As ligações africanas do pai mantinham-se e acabou por conseguir um contrato na África do Sul. Está explicado como é que um vimaranense foi nascer a terras africanas. No fim da carreira futebolística do pai, a família fixou-se em Quelimane, uma capital da Zambézia, no centro de Moçambique. A família do pai era dali e tudo fazia prever que cresceria na cidade à beira do Índico. O 25 de abril 1974, em Portugal, seguido da independência de Moçambique, proclamada a 25 de junho de 1975, alterou os planos de vida da família de Nuno, como de tantos outros portugueses das colónias.

O clima em Moçambique era de guerra e a hostilidade relativamente aos portugueses fazia com que temessem pela vida. Nuno, a irmã e um primo foram enviados para Portugal, os pais ficaram mais um ano a tentar salvar alguns haveres, ou a ver se a situação se compunha de forma que a vida ainda fosse possível naquela terra.

Nuno, entre os oito e os nove anos, viu-se numa terra que não conhecia, fria, entregue a familiares, com costumes diferentes, de que só tinha ouvido falar. “Foi muito duro, uma adaptação muito difícil”.

A mãe, professora primária, entretanto, regressou a Guimarães e as coisas começaram a melhorar. Integrou-se num grupo de amigos que o levaram para o Andebol. Havia de ser uma paixão para a vida inteira. Começou no Fermentões, passou pelo Vitória, pelo Xico e pelo Coelima. “Enquanto jogador, interessei-me sempre pelas questões táticas do jogo”, relembra.

Já havia no jogador Nuno Santos um treinador a nascer. Começou cedo a treinar os escalões de formação, ainda era jogador. “Foi o Augusto Silva, quando era diretor de secção do Vitória que me lançou o desafio de começar a treinar uma equipa de miúdos”, recorda.
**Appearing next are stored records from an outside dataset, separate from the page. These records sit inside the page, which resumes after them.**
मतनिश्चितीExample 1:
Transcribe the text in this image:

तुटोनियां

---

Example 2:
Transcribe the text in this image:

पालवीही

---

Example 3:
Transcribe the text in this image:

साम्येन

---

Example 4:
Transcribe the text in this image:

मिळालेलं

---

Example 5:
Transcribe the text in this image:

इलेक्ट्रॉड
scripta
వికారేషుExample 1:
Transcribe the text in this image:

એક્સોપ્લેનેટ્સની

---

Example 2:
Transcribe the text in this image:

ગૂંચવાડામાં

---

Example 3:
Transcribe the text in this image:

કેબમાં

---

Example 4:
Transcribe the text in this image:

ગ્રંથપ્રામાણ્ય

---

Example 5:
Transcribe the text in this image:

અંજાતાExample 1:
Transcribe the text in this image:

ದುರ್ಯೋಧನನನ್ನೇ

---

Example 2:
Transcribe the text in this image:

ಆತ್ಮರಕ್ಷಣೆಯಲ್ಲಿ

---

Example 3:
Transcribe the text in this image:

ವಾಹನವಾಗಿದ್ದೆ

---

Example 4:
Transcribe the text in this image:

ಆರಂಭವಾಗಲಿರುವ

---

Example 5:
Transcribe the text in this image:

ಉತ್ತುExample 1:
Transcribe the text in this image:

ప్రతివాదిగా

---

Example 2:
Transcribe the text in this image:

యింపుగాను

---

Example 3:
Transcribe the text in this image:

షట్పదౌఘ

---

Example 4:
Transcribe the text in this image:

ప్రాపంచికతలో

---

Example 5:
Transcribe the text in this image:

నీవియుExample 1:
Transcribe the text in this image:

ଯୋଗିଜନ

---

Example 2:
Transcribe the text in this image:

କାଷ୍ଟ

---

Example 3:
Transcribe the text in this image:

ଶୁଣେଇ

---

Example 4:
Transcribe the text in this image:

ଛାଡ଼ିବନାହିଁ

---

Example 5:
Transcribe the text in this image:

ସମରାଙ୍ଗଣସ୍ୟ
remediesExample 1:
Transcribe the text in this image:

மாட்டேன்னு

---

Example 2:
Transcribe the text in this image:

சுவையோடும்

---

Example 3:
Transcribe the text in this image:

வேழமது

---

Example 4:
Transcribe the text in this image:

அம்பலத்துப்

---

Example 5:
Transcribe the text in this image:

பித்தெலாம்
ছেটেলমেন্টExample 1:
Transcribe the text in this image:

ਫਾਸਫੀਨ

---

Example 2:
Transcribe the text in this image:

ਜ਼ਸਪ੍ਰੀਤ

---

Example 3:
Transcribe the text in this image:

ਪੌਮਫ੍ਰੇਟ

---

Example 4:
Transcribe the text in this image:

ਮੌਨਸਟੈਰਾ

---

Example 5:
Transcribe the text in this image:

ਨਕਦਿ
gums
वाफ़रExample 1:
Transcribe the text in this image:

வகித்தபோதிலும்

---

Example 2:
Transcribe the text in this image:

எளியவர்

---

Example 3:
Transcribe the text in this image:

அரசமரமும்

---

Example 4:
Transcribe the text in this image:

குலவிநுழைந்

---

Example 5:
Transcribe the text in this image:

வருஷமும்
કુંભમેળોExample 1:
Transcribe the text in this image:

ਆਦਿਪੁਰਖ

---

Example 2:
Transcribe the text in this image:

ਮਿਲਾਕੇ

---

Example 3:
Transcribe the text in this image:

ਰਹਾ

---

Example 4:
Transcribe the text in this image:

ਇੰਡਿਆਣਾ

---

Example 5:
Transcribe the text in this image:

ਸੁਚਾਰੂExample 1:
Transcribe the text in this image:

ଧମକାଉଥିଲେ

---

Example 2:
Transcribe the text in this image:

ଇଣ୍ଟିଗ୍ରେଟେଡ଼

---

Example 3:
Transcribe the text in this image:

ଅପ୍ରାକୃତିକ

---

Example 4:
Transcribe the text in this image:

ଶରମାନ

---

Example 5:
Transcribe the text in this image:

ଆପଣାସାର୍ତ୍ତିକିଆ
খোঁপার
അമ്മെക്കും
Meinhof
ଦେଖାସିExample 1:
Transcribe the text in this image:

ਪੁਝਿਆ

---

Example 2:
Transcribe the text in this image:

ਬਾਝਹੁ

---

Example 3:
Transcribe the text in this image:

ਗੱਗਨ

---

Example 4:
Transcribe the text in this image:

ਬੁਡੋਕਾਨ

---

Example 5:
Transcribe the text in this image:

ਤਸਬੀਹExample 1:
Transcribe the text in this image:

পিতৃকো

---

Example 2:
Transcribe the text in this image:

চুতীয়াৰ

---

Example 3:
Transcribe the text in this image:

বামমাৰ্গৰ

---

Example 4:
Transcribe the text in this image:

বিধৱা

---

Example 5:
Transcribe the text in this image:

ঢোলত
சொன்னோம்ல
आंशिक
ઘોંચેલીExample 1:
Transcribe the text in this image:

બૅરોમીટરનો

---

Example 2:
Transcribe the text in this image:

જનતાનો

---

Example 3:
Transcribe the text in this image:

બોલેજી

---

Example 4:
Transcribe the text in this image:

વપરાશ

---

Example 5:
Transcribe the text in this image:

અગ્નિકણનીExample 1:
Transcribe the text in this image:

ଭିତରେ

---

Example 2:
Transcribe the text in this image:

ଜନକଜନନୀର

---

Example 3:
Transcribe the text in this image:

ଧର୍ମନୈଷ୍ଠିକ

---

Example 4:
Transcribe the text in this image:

O percurso de treinador ficou, até hoje, sempre muito ligado à formação. Vitória, Fermentões, Xico, AD Fafe, ISAVE, enquanto foi passando por estas equipas esteve sempre ligado às seleções dos escalões de formação da Associação de Andebol de Braga. Um troféu de que guarda uma recordação especial é a Taça de Portugal de 2010, vencida pelo Xico Andebol. “Vencemos essa Taça com uma equipa de juniores, tínhamos até um juvenil, o Rui Silva”.

Por essa altura foi chamado pela Federação Portuguesa de Andebol para integrar o departamento de formação. Os resultados não podiam ser melhores, os juniores portugueses têm estado regularmente entre as quatro melhores seleções, com um investimento muito diferente da concorrência.
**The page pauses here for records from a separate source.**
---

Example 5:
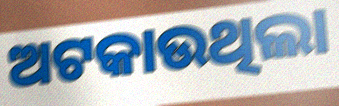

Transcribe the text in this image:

ଅଟକାଉଥିଲା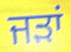
ਜੜਾਂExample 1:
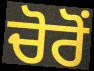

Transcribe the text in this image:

ਚੋਰੋਂ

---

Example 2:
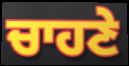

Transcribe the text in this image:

ਚਾਹਣੇ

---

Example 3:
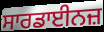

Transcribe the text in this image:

ਸਾਰਡਾਈਨਜ਼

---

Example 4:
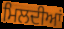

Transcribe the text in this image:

ਮਿਲਦੀਆਂ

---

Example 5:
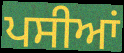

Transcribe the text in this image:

ਪਸੀਆਂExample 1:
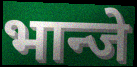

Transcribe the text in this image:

भान्जे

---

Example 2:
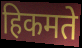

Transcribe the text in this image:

हिकमते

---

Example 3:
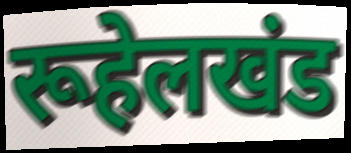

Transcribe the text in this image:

रूहेलखंड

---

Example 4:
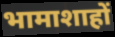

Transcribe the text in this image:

भामाशाहों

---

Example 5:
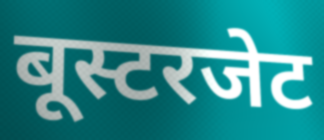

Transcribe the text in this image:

बूस्टरजेट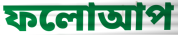
ফলোআপ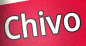
Chivo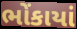
ભોંકાયાંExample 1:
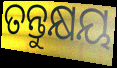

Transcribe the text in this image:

ତନ୍ତୁକ୍ଷୟ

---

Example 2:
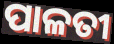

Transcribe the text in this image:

ପାଳତୀ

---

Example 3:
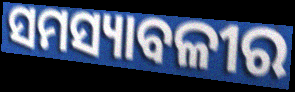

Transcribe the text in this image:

ସମସ୍ୟାବଳୀର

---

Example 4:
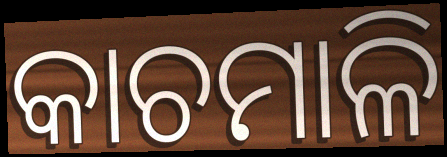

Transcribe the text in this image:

କାଚମାଳି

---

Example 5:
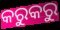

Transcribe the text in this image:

କରୁକରୁ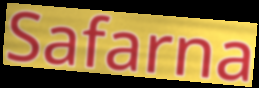
Safarna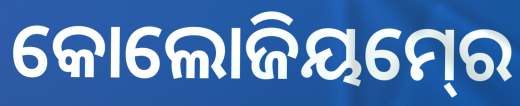
କୋଲୋଜିୟମ୍‍ରେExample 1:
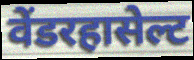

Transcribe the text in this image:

वेंडरहासेल्ट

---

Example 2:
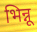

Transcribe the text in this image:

भिन्नू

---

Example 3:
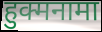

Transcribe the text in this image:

हुक्मनामा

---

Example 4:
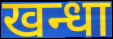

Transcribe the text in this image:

खन्धा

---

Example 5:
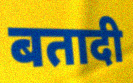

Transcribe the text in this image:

बतादी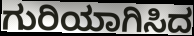
ಗುರಿಯಾಗಿಸಿದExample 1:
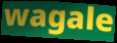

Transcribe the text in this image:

wagale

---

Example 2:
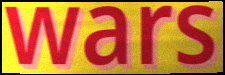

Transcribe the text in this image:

wars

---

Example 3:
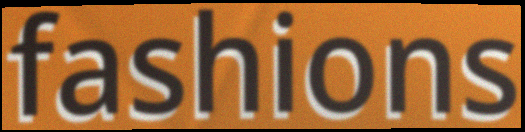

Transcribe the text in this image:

fashions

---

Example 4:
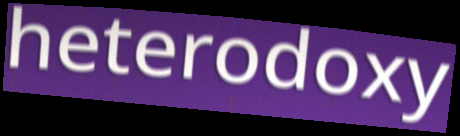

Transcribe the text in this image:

heterodoxy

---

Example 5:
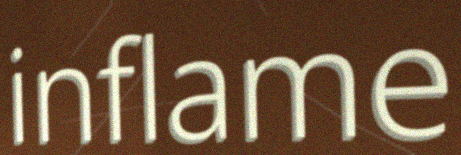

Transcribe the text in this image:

inflameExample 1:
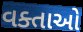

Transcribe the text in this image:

વક્તાઓ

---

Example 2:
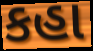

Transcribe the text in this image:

કહા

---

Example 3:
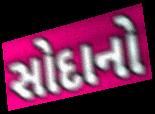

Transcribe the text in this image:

સોદાનો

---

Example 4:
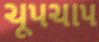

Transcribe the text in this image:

ચૂપચાપ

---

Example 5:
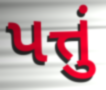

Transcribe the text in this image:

પત્તું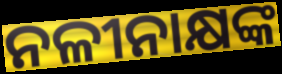
ନଳୀନାକ୍ଷଙ୍କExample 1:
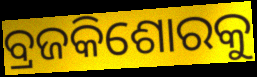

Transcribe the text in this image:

ବ୍ରଜକିଶୋରକୁ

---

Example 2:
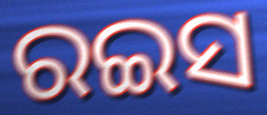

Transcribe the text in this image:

ରଇସ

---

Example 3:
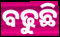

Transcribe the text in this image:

ବଢୁଛି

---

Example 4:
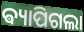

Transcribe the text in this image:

ଵ୍ୟାପିଗଲା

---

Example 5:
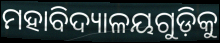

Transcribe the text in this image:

ମହାବିଦ୍ୟାଳୟଗୁଡ଼ିକୁ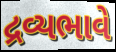
દ્રવ્યભાવેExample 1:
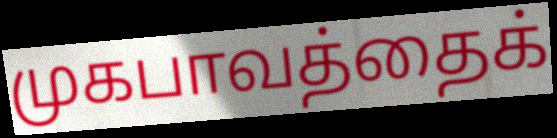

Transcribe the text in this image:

முகபாவத்தைக்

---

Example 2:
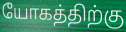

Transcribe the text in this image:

யோகத்திற்கு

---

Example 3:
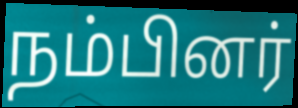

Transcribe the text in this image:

நம்பினர்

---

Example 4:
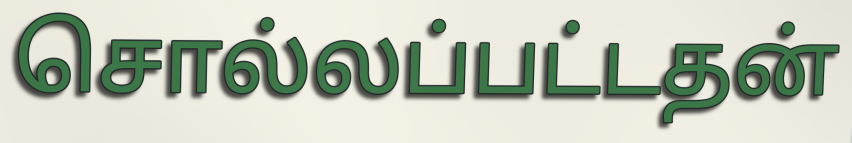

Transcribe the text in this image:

சொல்லப்பட்டதன்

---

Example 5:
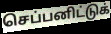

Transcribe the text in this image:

செப்பனிட்டுக்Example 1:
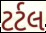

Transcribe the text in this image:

ટર્ટલ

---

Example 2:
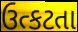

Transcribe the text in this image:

ઉત્કટતા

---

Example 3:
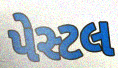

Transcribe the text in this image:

પેસ્ટલ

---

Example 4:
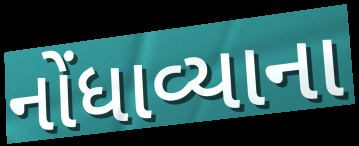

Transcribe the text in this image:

નોંધાવ્યાના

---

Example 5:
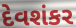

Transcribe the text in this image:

દેવશંકર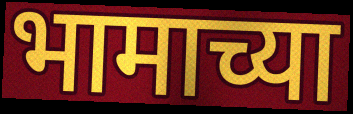
भामाच्याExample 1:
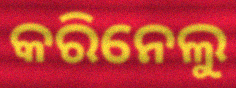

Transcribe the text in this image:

କରିନେଲୁ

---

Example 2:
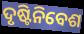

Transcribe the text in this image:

ଦୃଷ୍ଟିନିବେଶ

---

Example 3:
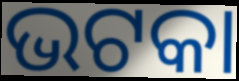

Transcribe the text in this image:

ଭଟକା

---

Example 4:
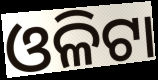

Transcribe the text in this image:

ଓଳିଟା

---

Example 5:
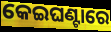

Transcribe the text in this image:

କେଇଘଣ୍ଟାରେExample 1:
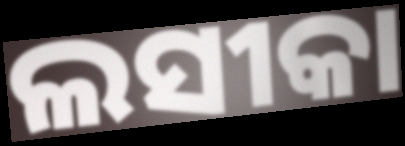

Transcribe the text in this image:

ଲସୀକା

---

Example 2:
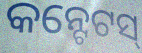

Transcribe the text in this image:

କନ୍ଟେଟସ୍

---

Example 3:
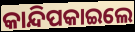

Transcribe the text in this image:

କାନ୍ଦିପକାଇଲେ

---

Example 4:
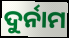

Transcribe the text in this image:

ଦୁର୍ନାମ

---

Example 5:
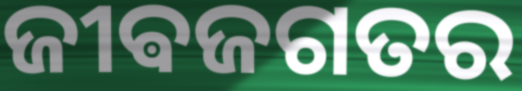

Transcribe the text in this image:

ଜୀଵଜଗତର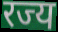
रज्य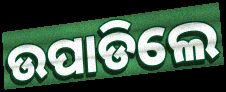
ଉପାଡିଲେ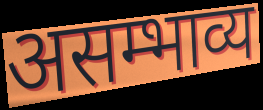
असम्भाव्य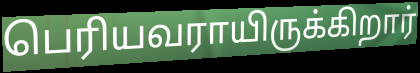
பெரியவராயிருக்கிறார்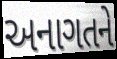
અનાગતને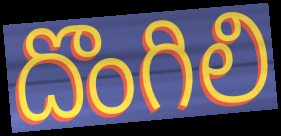
దొంగిలిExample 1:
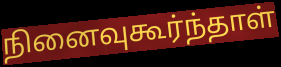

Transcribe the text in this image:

நினைவுகூர்ந்தாள்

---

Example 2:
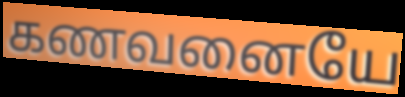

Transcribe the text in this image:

கணவனையே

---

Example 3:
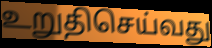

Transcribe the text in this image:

உறுதிசெய்வது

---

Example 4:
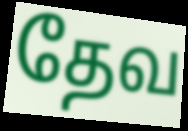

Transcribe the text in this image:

தேவ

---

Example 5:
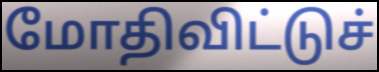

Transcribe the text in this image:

மோதிவிட்டுச்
“No contexto português, um atleta é muito importante, porque há poucos”, observa. Por isso, as semanas são passadas a ver vídeos de jogos, a observar atletas, e os fins de semana a ver jogos. “Vejo uma média de três jogos por fim de semana, em circunstâncias normais”.

Apesar do trabalho da paixão pelo trabalho que faz nas seleções, confessa que às vezes sente saudades da vivência diária do pavilhão. Relativamente ao Xico, “é um clube especial, que está a recuperar uma mística que tinha vindo a perder. É um clube familiar, mas onde não se perde o sentido profissional”. Recorda que, quando coordenava a formação do clube, “não era preciso fazer reuniões de treinadores. Andávamos por ali e falávamos, a partir do momento que estava falado, as coisas apareciam feitas. Não eram precisas reuniões”.

A paixão do pai passou ao filho único, licenciado em Educação Física e jogador de andebol no Xico. Mas lembra, na opinião deste formador de jovens atletas, o importante não é a modalidade que praticam, “o importante é serem felizes”.